What specific broad concepts do you think are lacking in 12.2.1 to see if it improves in later 12.x?
When I assess an approach, I try to intuit any possible fatal flaws.
The end-to-end approach with video training and my experience with 12.2.1's decision wobble has me concerned:
1) In the case of the decision wobble, V12's dataset has videos of committing to some x maneuver, but it also has videos where it is behaving differently (like braking) in a similar situation. The biggest challenge and question for the current NN approach is, "can the NN conceptualize the purpose of a maneuver and collapse its decision tree in the case of a gray area in decision making."

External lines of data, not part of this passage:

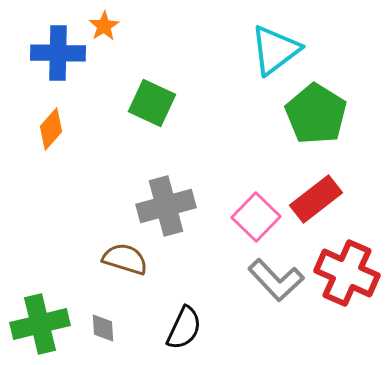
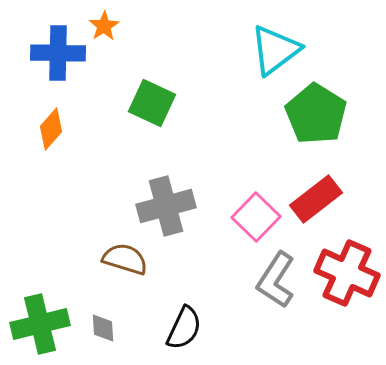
gray L-shape: rotated 76 degrees clockwise
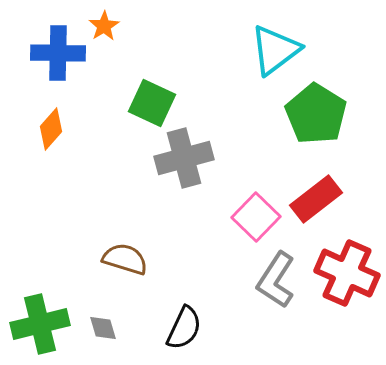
gray cross: moved 18 px right, 48 px up
gray diamond: rotated 12 degrees counterclockwise
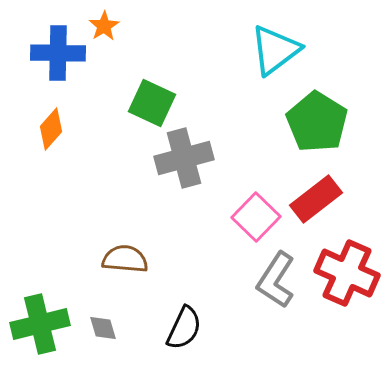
green pentagon: moved 1 px right, 8 px down
brown semicircle: rotated 12 degrees counterclockwise
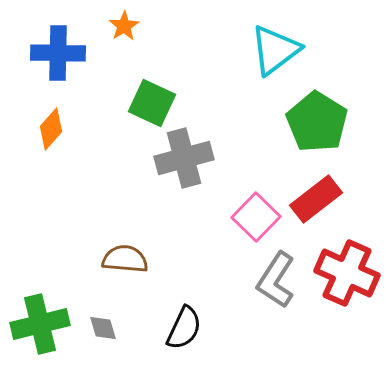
orange star: moved 20 px right
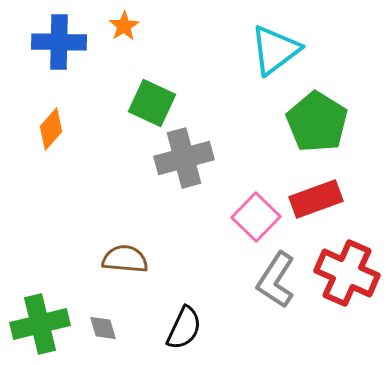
blue cross: moved 1 px right, 11 px up
red rectangle: rotated 18 degrees clockwise
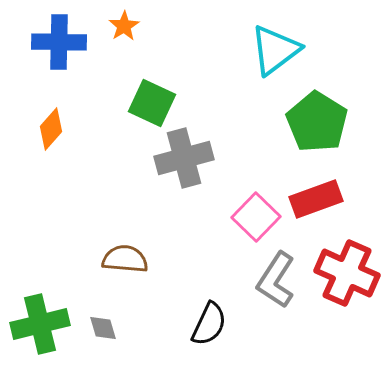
black semicircle: moved 25 px right, 4 px up
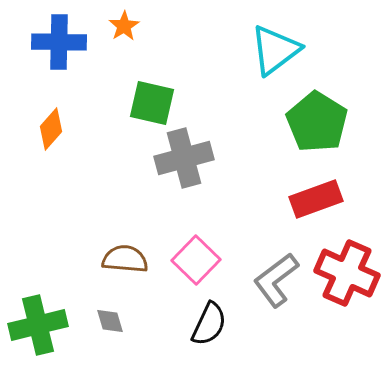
green square: rotated 12 degrees counterclockwise
pink square: moved 60 px left, 43 px down
gray L-shape: rotated 20 degrees clockwise
green cross: moved 2 px left, 1 px down
gray diamond: moved 7 px right, 7 px up
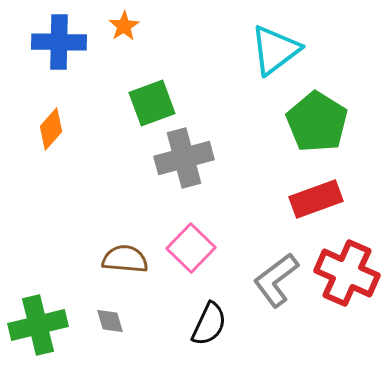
green square: rotated 33 degrees counterclockwise
pink square: moved 5 px left, 12 px up
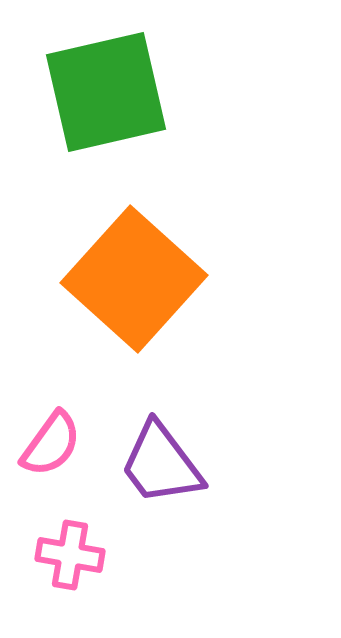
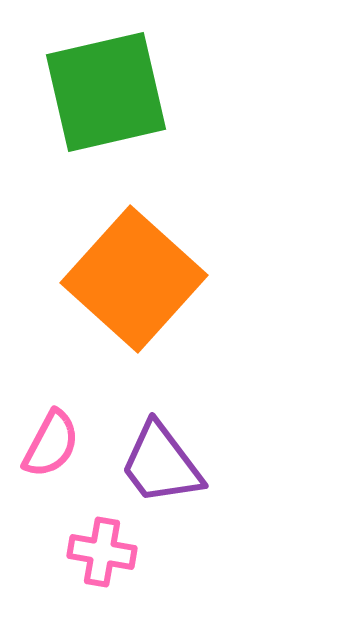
pink semicircle: rotated 8 degrees counterclockwise
pink cross: moved 32 px right, 3 px up
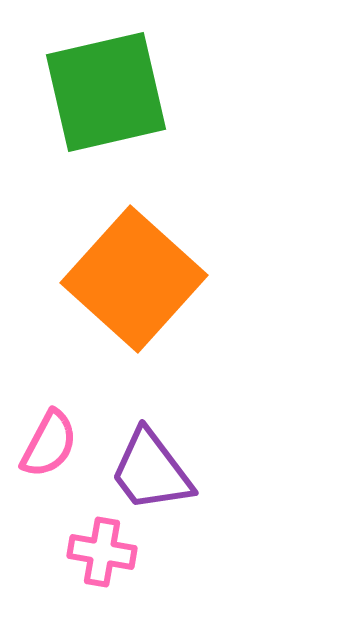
pink semicircle: moved 2 px left
purple trapezoid: moved 10 px left, 7 px down
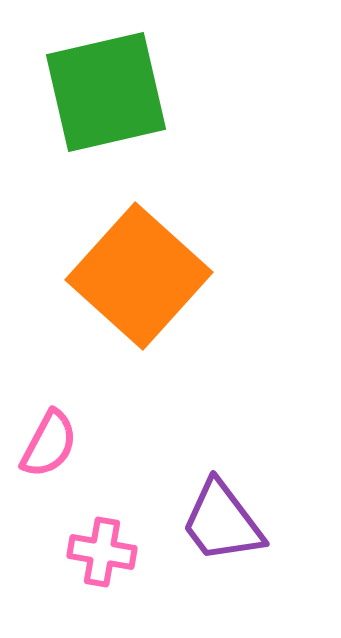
orange square: moved 5 px right, 3 px up
purple trapezoid: moved 71 px right, 51 px down
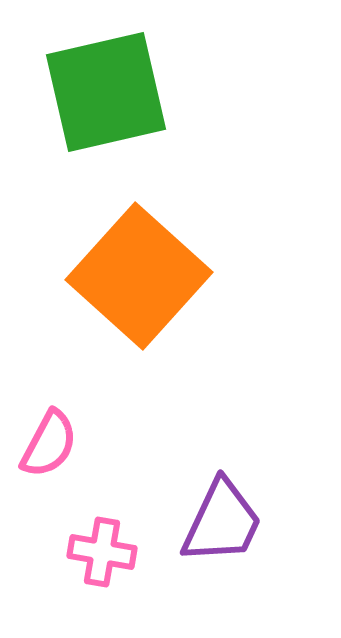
purple trapezoid: rotated 118 degrees counterclockwise
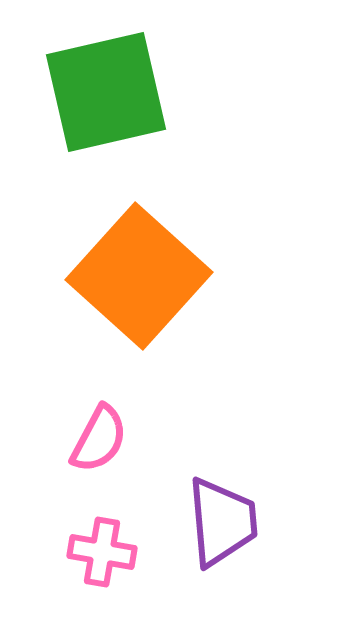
pink semicircle: moved 50 px right, 5 px up
purple trapezoid: rotated 30 degrees counterclockwise
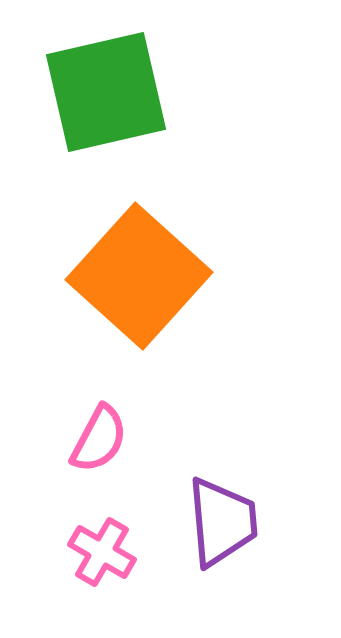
pink cross: rotated 20 degrees clockwise
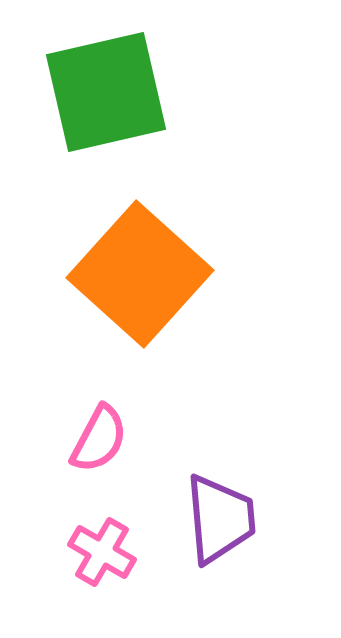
orange square: moved 1 px right, 2 px up
purple trapezoid: moved 2 px left, 3 px up
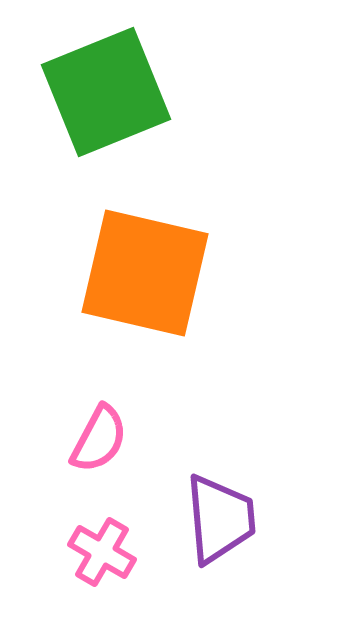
green square: rotated 9 degrees counterclockwise
orange square: moved 5 px right, 1 px up; rotated 29 degrees counterclockwise
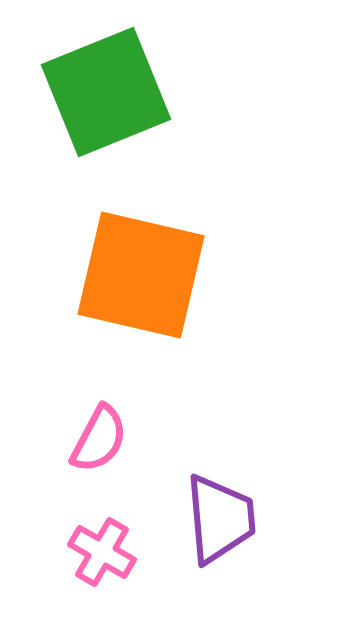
orange square: moved 4 px left, 2 px down
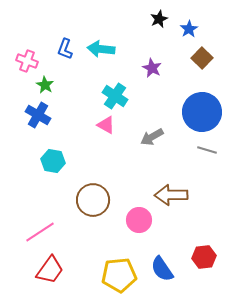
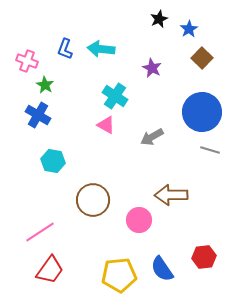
gray line: moved 3 px right
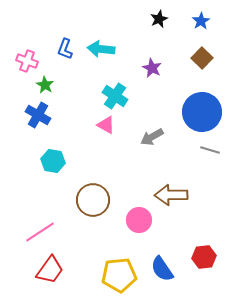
blue star: moved 12 px right, 8 px up
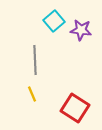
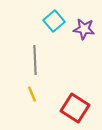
purple star: moved 3 px right, 1 px up
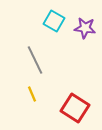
cyan square: rotated 20 degrees counterclockwise
purple star: moved 1 px right, 1 px up
gray line: rotated 24 degrees counterclockwise
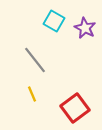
purple star: rotated 20 degrees clockwise
gray line: rotated 12 degrees counterclockwise
red square: rotated 20 degrees clockwise
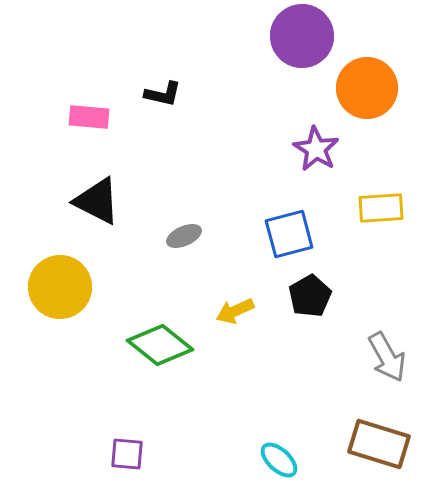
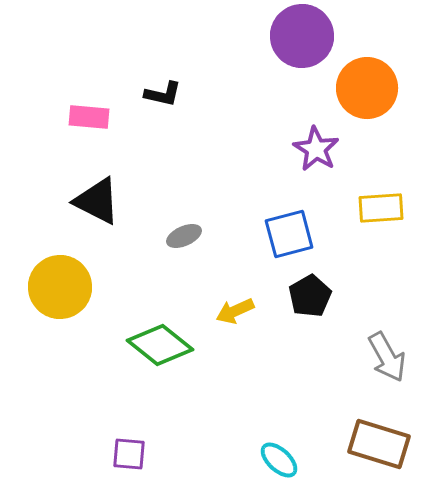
purple square: moved 2 px right
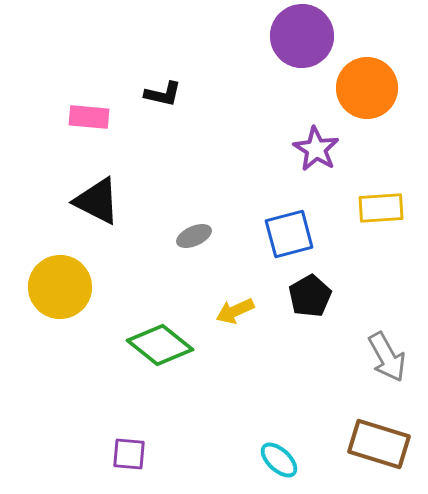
gray ellipse: moved 10 px right
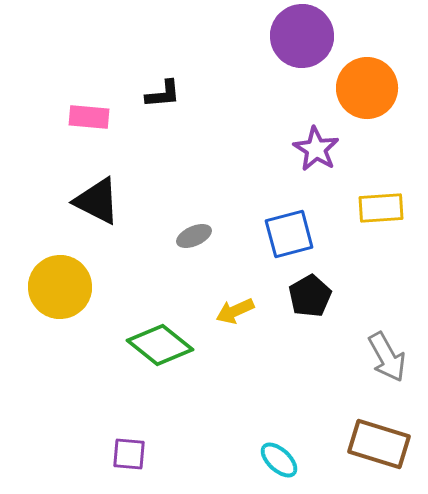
black L-shape: rotated 18 degrees counterclockwise
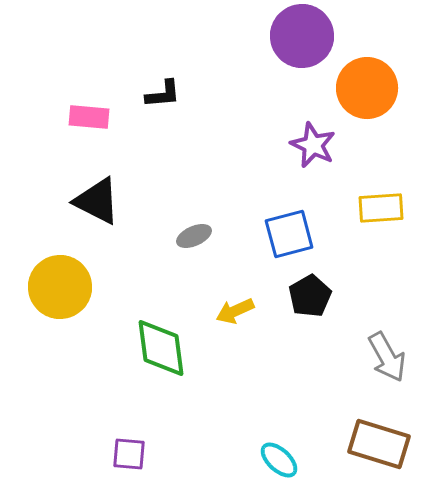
purple star: moved 3 px left, 4 px up; rotated 6 degrees counterclockwise
green diamond: moved 1 px right, 3 px down; rotated 44 degrees clockwise
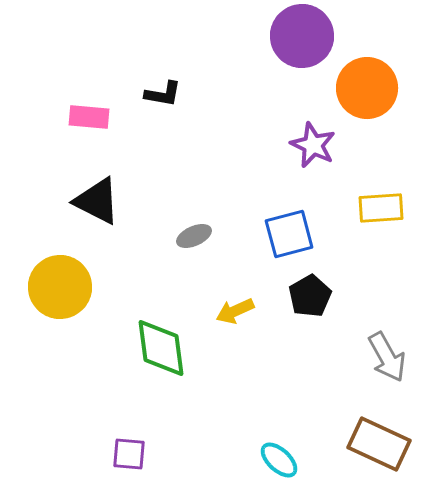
black L-shape: rotated 15 degrees clockwise
brown rectangle: rotated 8 degrees clockwise
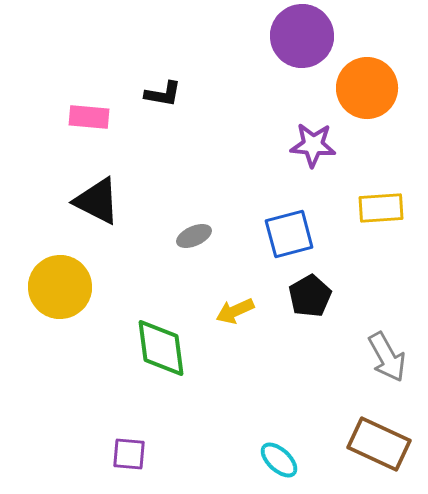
purple star: rotated 21 degrees counterclockwise
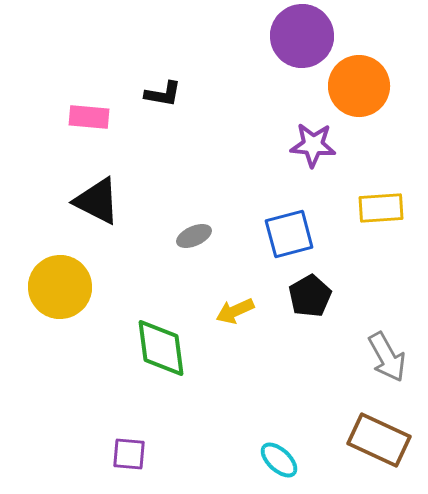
orange circle: moved 8 px left, 2 px up
brown rectangle: moved 4 px up
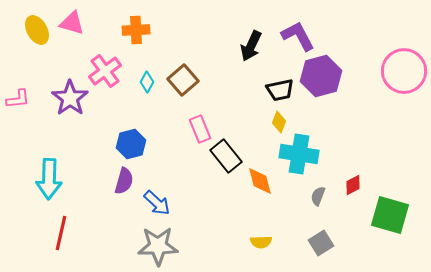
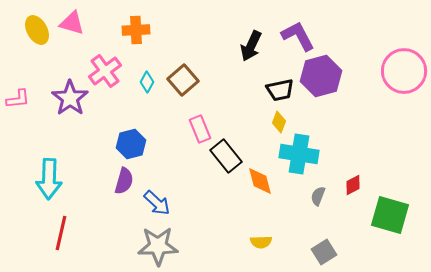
gray square: moved 3 px right, 9 px down
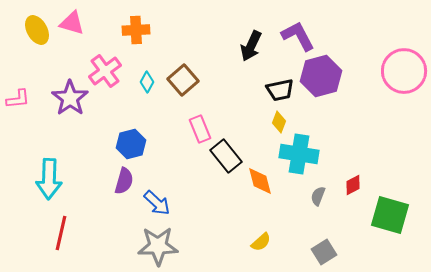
yellow semicircle: rotated 40 degrees counterclockwise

In that video example you gave of the car parking in Dennys, you can see that right before turning into the spot, the path planner had some milliseconds of turning right. Because the decision of parking was clearer, that plan disappeared as the car inched forward.
There's actually a lot of these gray area decisions, especially in a parking lot. Say there 2 possible paths to a pin in the parking lot but there's a small island in the way. You can turn before the island or after the island, 12.2.1 seems to get tripped up with these decisions.
2) There's still many instances of freezing at stop signs / unprotected turns with 12.2.1. This is something we saw during Elon's livestream and persists today. What sort of miracle would be needed to fix this? That's what I wonder.
3) I think these problems can only be reduced with a higher parameter NN, and HW3 is already limited, so HW3 seems like a dead end for V12. Elon already mentioned that more training compute is needed to reduce inference compute, so I guess there's some headroom, but I feel like there needs to be at least 3-5x higher parameter count for V12 to work well on HW3.